From Casetext: Smarter Legal Research

Rosandich v. State

Court of Appeals of Georgia
Jan 11, 2008
657 S.E.2d 255 (Ga. Ct. App. 2008)


No. A07A1749.


DUI. Henry State Court. Before Judge Blount.

George C. Creal, Jr., for appellant. Charles A. Spahos, Solicitor-General, Jefferson F. Upchurch, Gilbert A. Crosby, Assistant Solicitors-General, for appellee.

A jury found Nicholas Rosandich guilty of driving under the influence of alcohol to the extent he was less safe to drive. Rosandich appeals, challenging the admission of his breath test as impeachment evidence. He also claims that the State failed to disclose to him "full information" concerning the test, as required by OCGA § 40-6-392 (a) (4). For the reasons that follow, we affirm.

1. The record shows that after his arrest, Rosandich submitted to a State-administered chemical breath test, providing breath samples that measured 0.233 and 0.229 grams of alcohol. Rosandich moved to suppress the test results prior to trial. Finding that the arresting officer misinformed Rosandich about the Georgia implied consent law, particularly the consequences of refusing to take the breath test, the trial court suppressed the results.

In the same order, the trial court denied Rosandich's motion to suppress his custodial statements to police. That ruling is not at issue in this appeal.

Following the suppression ruling, the State moved to preclude Rosandich, his attorney, and other witnesses from mentioning during trial the breath test or the State's failure to offer evidence of the test results. It argued that, given Rosandich's successful effort to suppress the results, he should not be allowed to comment on the absence of such evidence. Rosandich stated that he had no objection to the State's motion, which the trial court granted.

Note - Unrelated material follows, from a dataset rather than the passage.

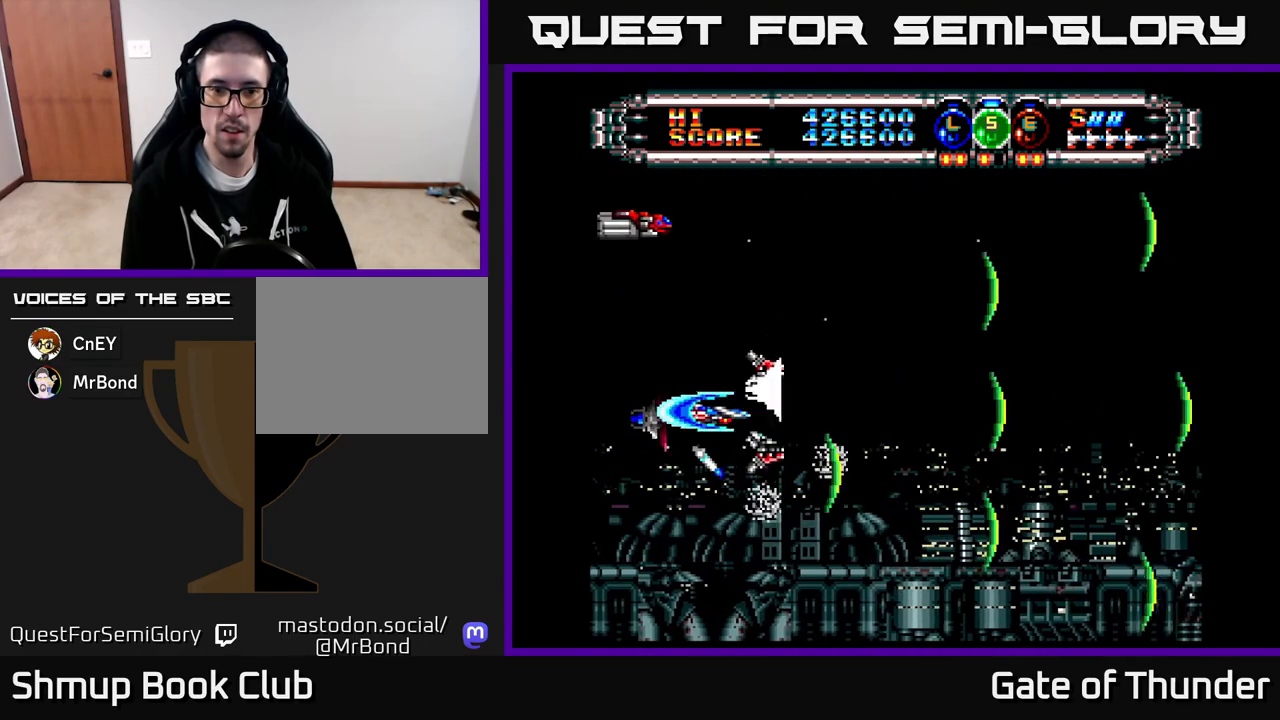
{"buttons": ["X", "DPAD_UP", "DPAD_LEFT"], "left_stick": "center"}
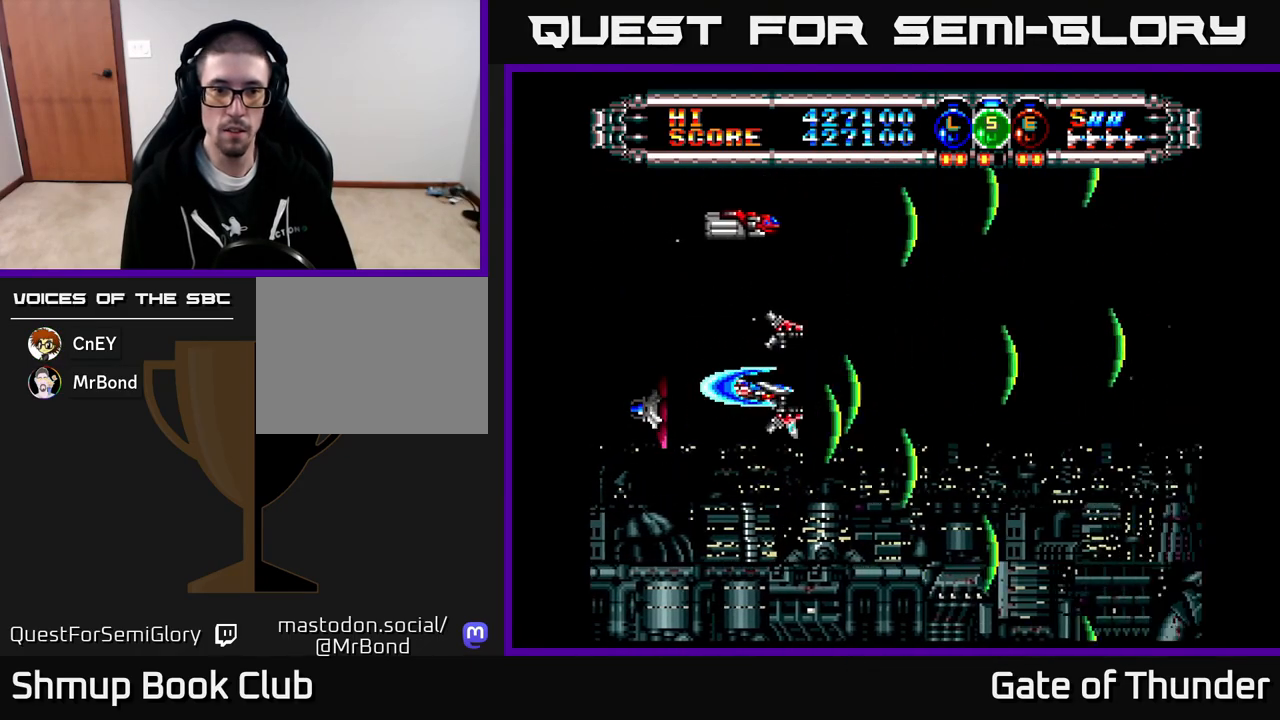
{"buttons": ["X"], "left_stick": "center", "events": [[133, "DPAD_UP", "up"], [417, "DPAD_LEFT", "up"]]}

Rosandich testified on his own behalf at trial, asserting that on the night of his arrest, he had four or five beers over a four and one-half hour period and did not feel "at all affected" by the alcohol. Before beginning its cross-examination, the State sought permission to impeach Rosandich with his breath test results to show that he had not been truthful about the amount of alcohol he consumed. The trial court granted the request, admitting the results for impeachment purposes. The court also permitted the arresting officer to testify based on his training and experience that Rosandich's blood alcohol level was "[e]xtremely high" and was not "consistent with someone capable of safely operating a motor vehicle."

Under Georgia law, "[t]he admission of evidence rests in the trial court's sound discretion, and evidence should be admitted if it is admissible for any legitimate purpose." (Citation and punctuation omitted.) Charlton v. State, 217 Ga. App. 842, 844 ( 459 SE2d 455) (1995). Impeachment of a defendant's testimony constitutes such a purpose. Id. Furthermore, "[v]alid results of a breath, blood, or urine test, which are otherwise determined to be inadmissible on procedural grounds, may be properly admitted for impeachment purposes." (Citations omitted.) Jones v. State, 241 Ga. App. 515, 516 ( 527 SE2d 223) (1999).

The trial court initially found the test results procedurally inadmissible after concluding that the arresting officer failed to obtain valid consent for the test. The results, however, remained permissible fodder for impeachment. And once Rosandich testified that the limited alcohol he consumed did not affect or impair his driving, he opened the door to impeachment with the breath test. Jones, supra, 241 Ga. App. at 516; Shipman v. State, 221 Ga. App. 160, 161 (1) ( 471 SE2d 225) (1996).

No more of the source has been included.